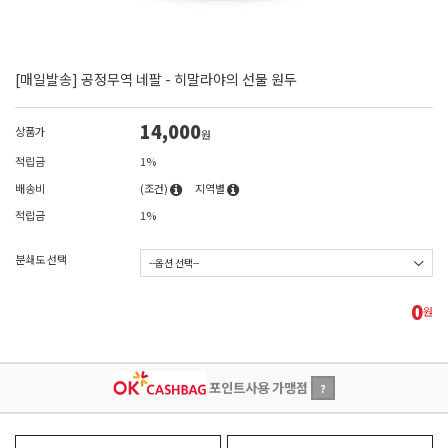
[매일발송] 공정무역 네팔 - 히말라야의 선물 원두
14,000
상품가
원
적립금
1%
배송비
(조건)
지역별
적립금
1%
분쇄도 선택
0
원
포인트사용 가맹점
?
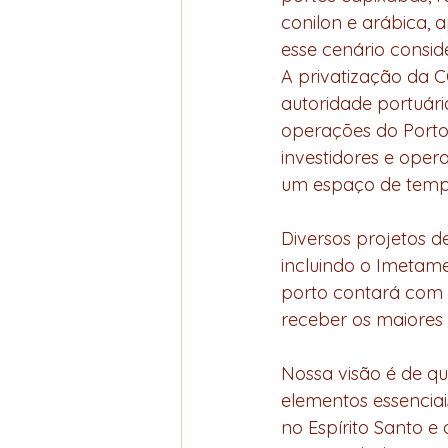
conilon e arábica, 
esse cenário consid
A privatização da 
autoridade portuári
operações do Porto 
investidores e oper
um espaço de temp
Diversos projetos d
incluindo o Imetame
porto contará com o
receber os maiores
Nossa visão é de q
elementos essenciai
no Espírito Santo e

§ §

Arrange every line of text in the records above into a Markdown table with the columns Row and Line, numbering the rows in order. Leave out blank lines and the pictures.

| Row | Line |
|---|---|
| 1 | [매일발송] 공정무역 네팔 - 히말라야의 선물 원두 |
| 2 | 14,000 |
| 3 | 상품가 |
| 4 | 원 |
| 5 | 적립금 |
| 6 | 1% |
| 7 | 배송비 |
| 8 | (조건) |
| 9 | 지역별 |
| 10 | 적립금 |
| 11 | 1% |
| 12 | 분쇄도 선택 |
| 13 | 0 |
| 14 | 원 |
| 15 | 포인트사용 가맹점 |
| 16 | ? |
| 17 | conilon e arábica,  |
| 18 | esse cenário consid |
| 19 | A privatização da  |
| 20 | autoridade portuári |
| 21 | operações do Porto  |
| 22 | investidores e oper |
| 23 | um espaço de temp |
| 24 | Diversos projetos d |
| 25 | incluindo o Imetame |
| 26 | porto contará com o |
| 27 | receber os maiores |
| 28 | Nossa visão é de q |
| 29 | elementos essenciai |
| 30 | no Espírito Santo e |